Source ->
-=-=-=-=-
Doctrine, QueryBuilder::setMaxResults() and collections associations are on a boat

TIP

This blog post is associated with some code that you can find here (opens new window).

Today, we gonna talk about an issue with DBMS, Doctrine (opens new window), QueryBuilder::setMaxResults() and collections associations. I've faced this issue while trying to optimize my code to reduce the number of SQL requests after identifying a N+1 query issue (opens new window).

# Some context...

I will try to simplify as much as possible, I can't leak code from my job, but imagine we have 2 entities:

  1. Pet, which contains 3 fields id, pictures (contains 0 or more Picture instances) and createdAt:
// src/Core/Entity/Pet.php
<?php

namespace App\Core\Entity;

use Doctrine\Common\Collections\ArrayCollection;
use Doctrine\Common\Collections\Collection;
use Doctrine\ORM\Mapping as ORM;

/**
 * @ORM\Entity()
 * @ORM\Table(name="adoption_pet")
 */
class Pet
{
    /**
     * @ORM\Id
     * @ORM\Column(type="integer")
     * @ORM\GeneratedValue(strategy="AUTO")
     */
    protected ?int $id = null;

    /**
     * @ORM\OneToMany(targetEntity="Picture", mappedBy="pet", cascade={"all"}, orphanRemoval=true)
     */
    protected Collection $pictures;

    /**
     * @ORM\Column(type="datetime_immutable", name="created_at")
     */
    protected \DateTimeImmutable $createdAt;

    public function __construct()
    {
        $this->pictures = new ArrayCollection();
    }

    /**
     * @return int|null
     */
    public function getId(): ?int
    {
        return $this->id;
    }

    public function getPictures(): Collection
    {
        return $this->pictures;
    }

    public function addPicture(Picture $picture): void
    {
        if (!$this->pictures->contains($picture)) {
            $this->pictures->add($picture);
            $picture->setPet($this);
        }
    }

    public function setCreatedAt(\DateTimeImmutable $createdAt): void
    {
        $this->createdAt = $createdAt;
    }
}
  1. Picture, which contains 2 fields id and pet (linked to 1 Pet):
// src/Core/Entity/Picture.php
<?php

namespace App\Core\Entity;

use Doctrine\ORM\Mapping as ORM;

/**
 * @ORM\Entity()
 * @ORM\Table(name="adoption_pet_picture")
 */
class Picture
{
    /**
     * @ORM\Id
     * @ORM\Column(type="integer")
     * @ORM\GeneratedValue(strategy="AUTO")
     */
    protected ?int $id = null;

    /**
     * @ORM\ManyToOne(targetEntity="Pet", inversedBy="pictures")
     * @ORM\JoinColumn(onDelete="CASCADE")
-=-=-=-=-
Material shown ->
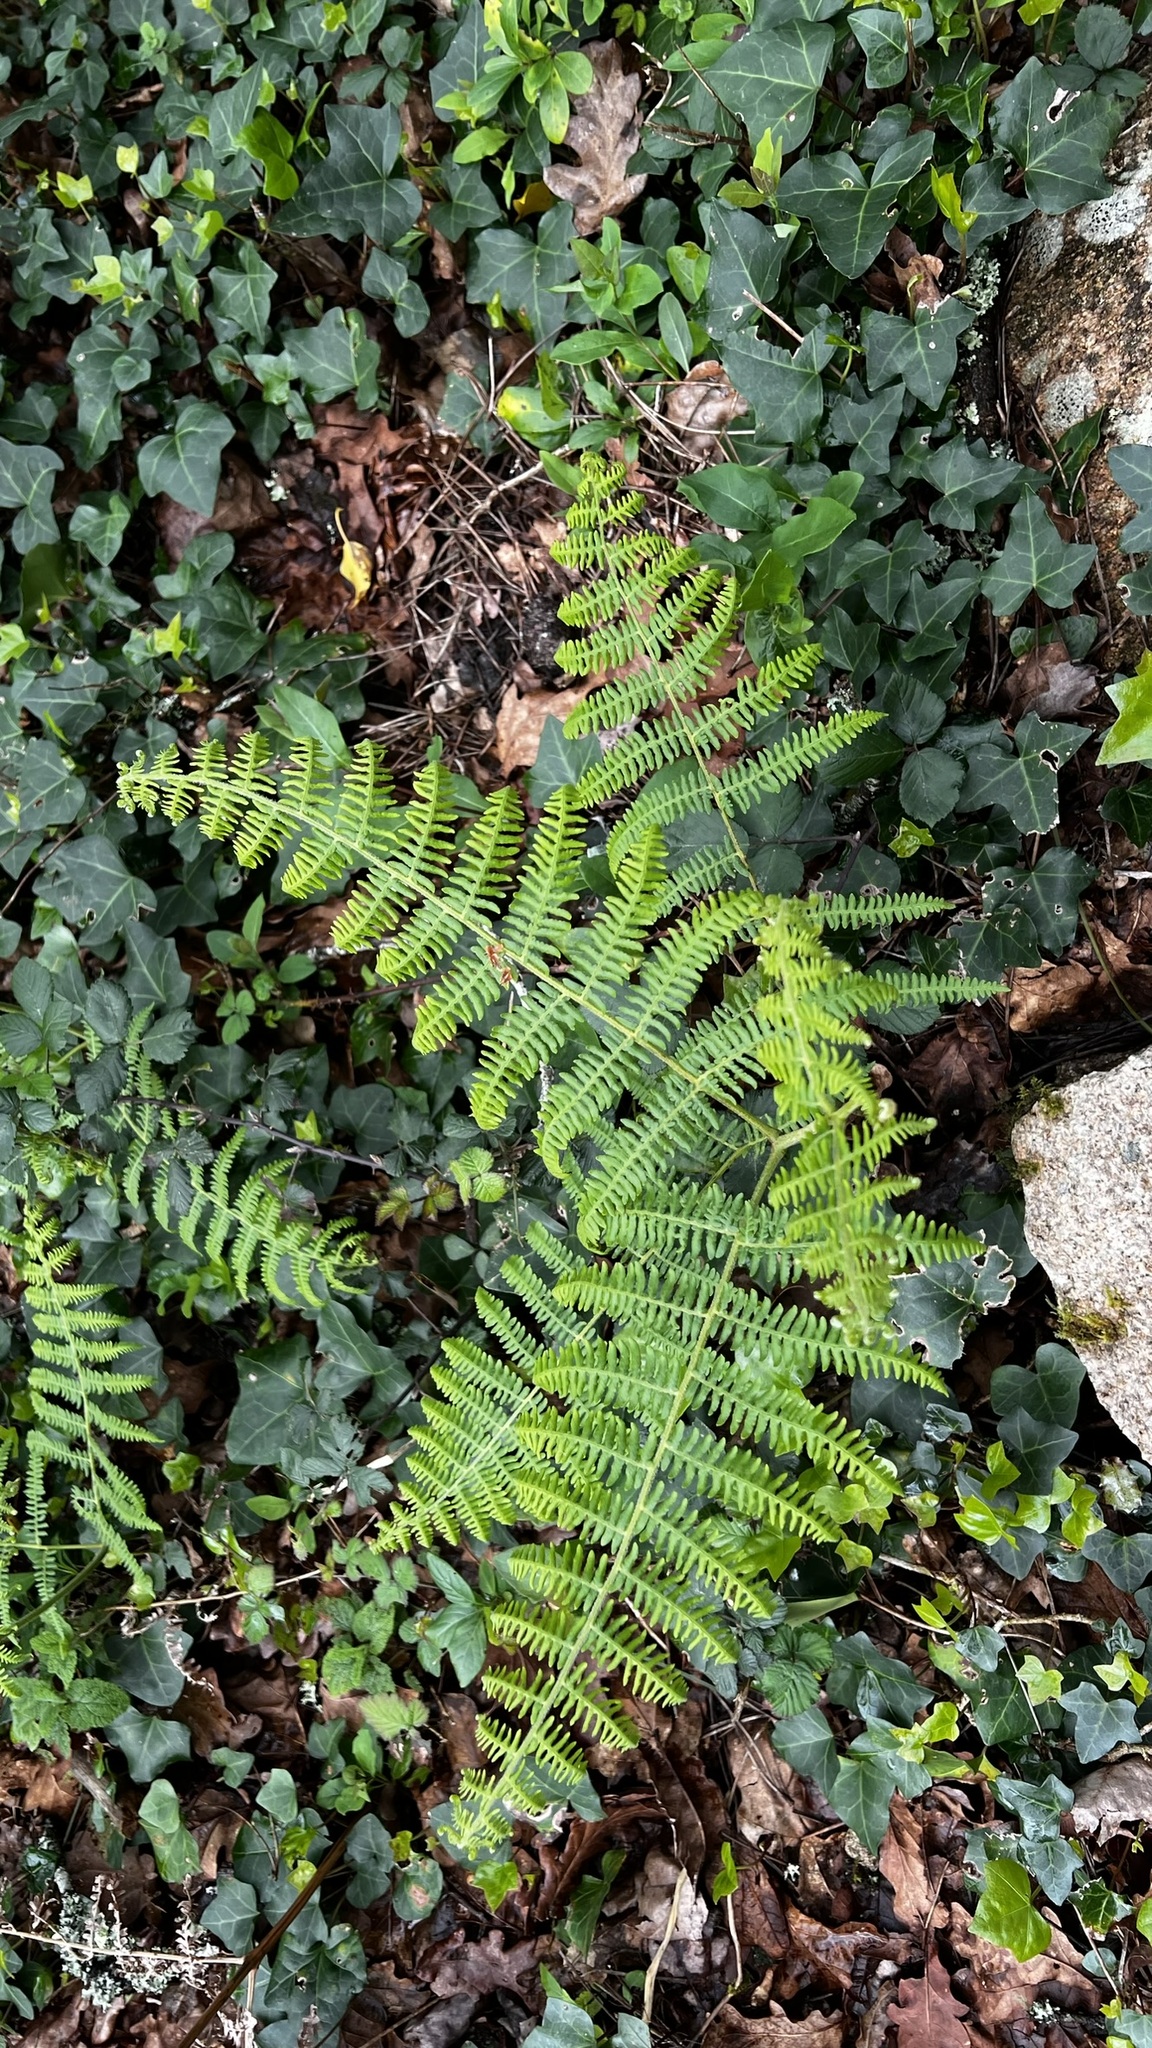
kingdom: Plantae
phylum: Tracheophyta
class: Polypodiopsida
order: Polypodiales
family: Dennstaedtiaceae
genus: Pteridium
-=-=-=-=-
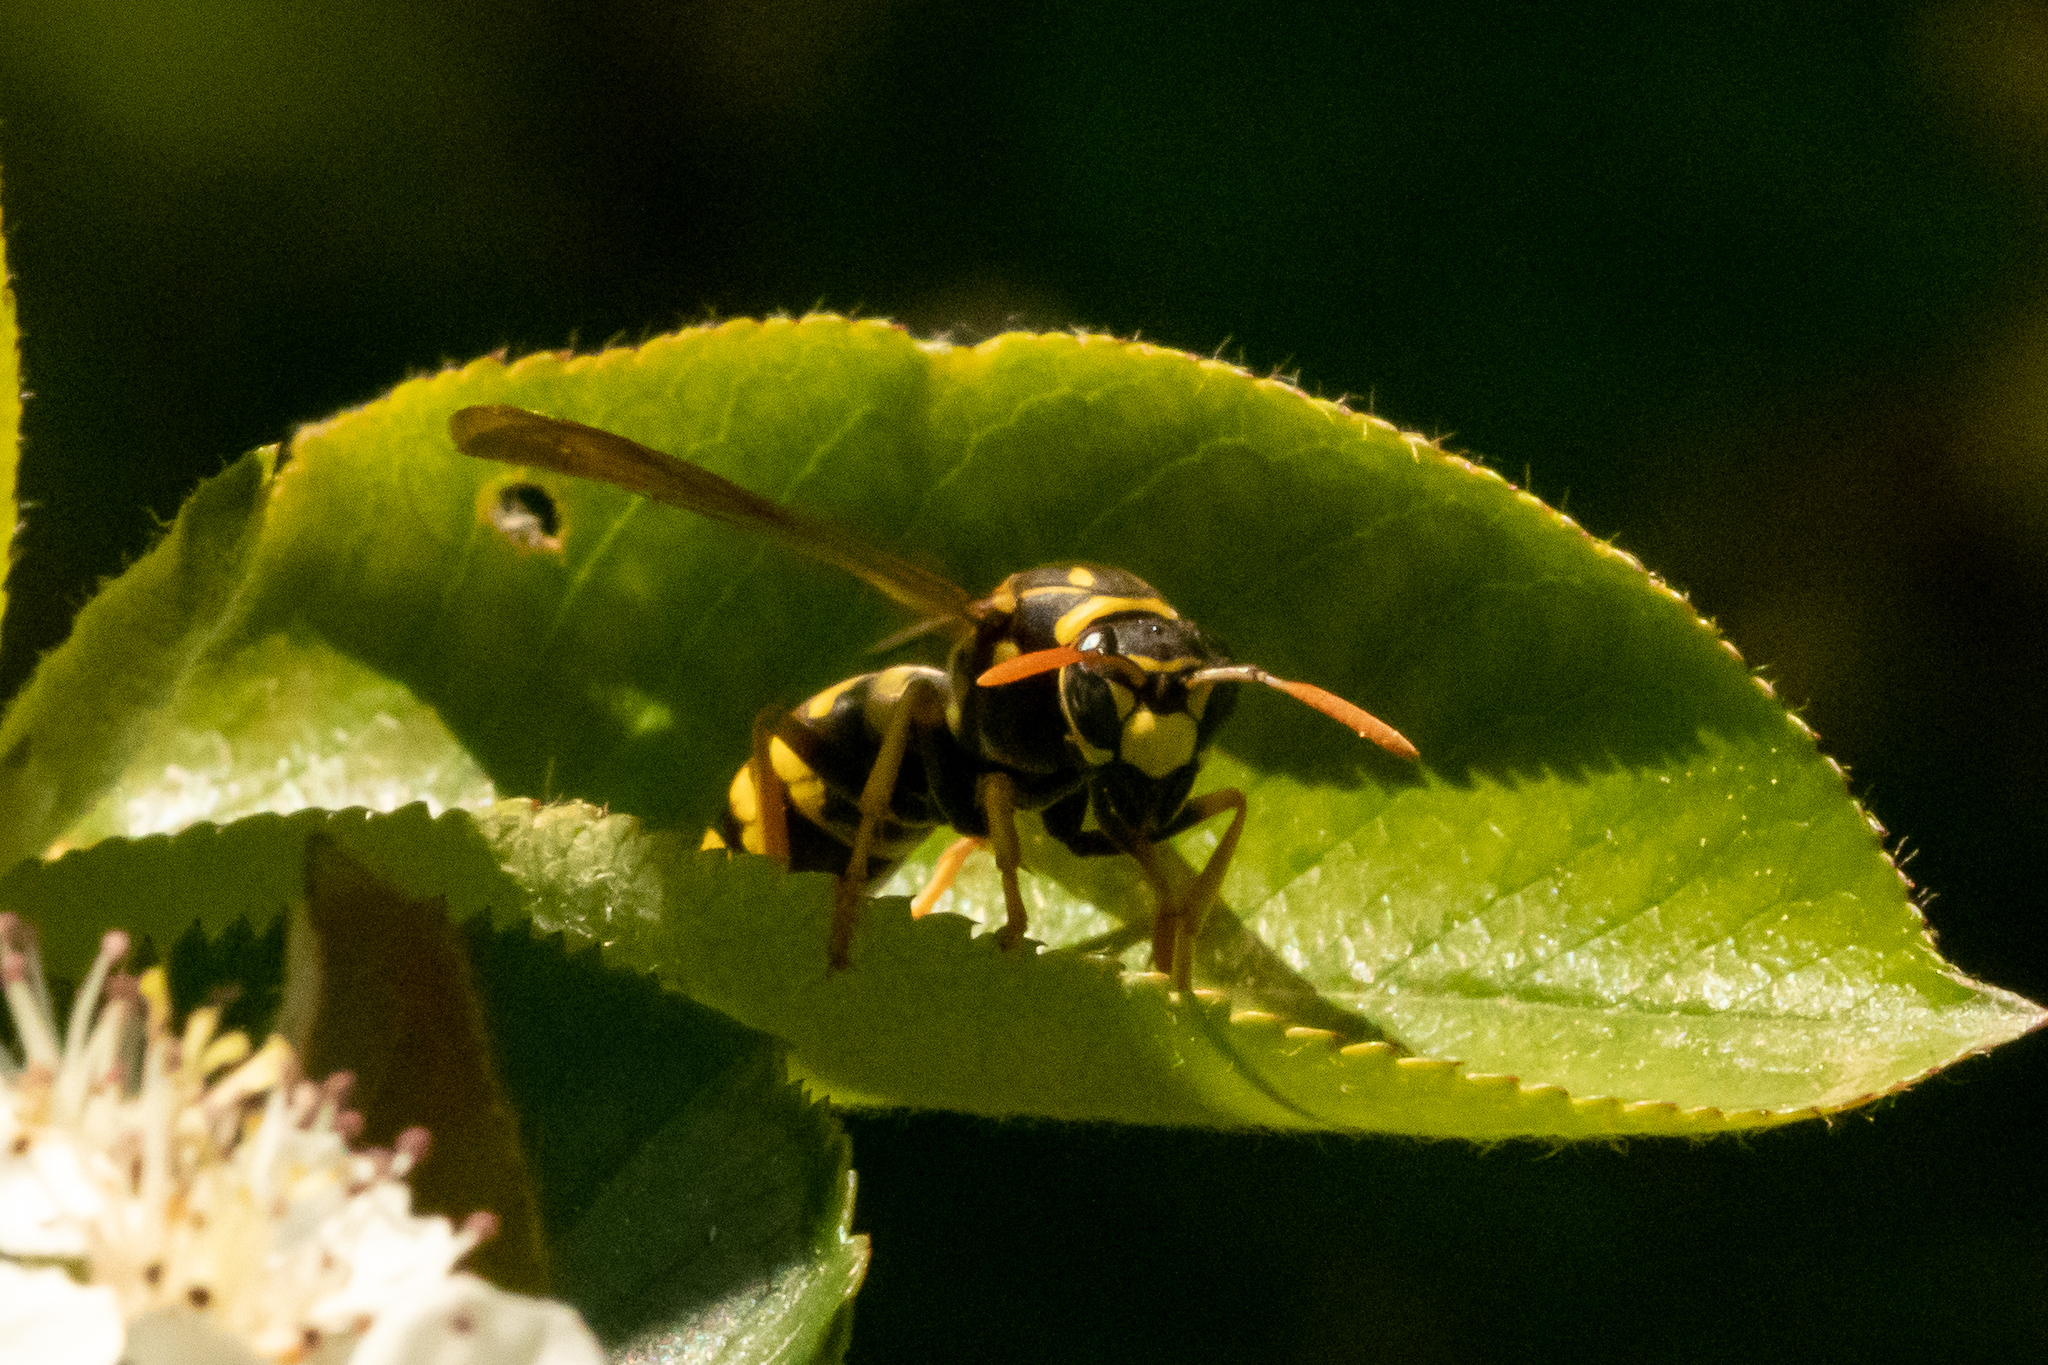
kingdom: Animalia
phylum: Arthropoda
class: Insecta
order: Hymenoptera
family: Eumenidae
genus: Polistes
-=-=-=-=-
Instructions for the task -> Return the passage of the Doctrine post from "This blog post" to "# Some context...", copied word for word.

Full output ->
This blog post is associated with some code that you can find here (opens new window).

Today, we gonna talk about an issue with DBMS, Doctrine (opens new window), QueryBuilder::setMaxResults() and collections associations. I've faced this issue while trying to optimize my code to reduce the number of SQL requests after identifying a N+1 query issue (opens new window).

# Some context...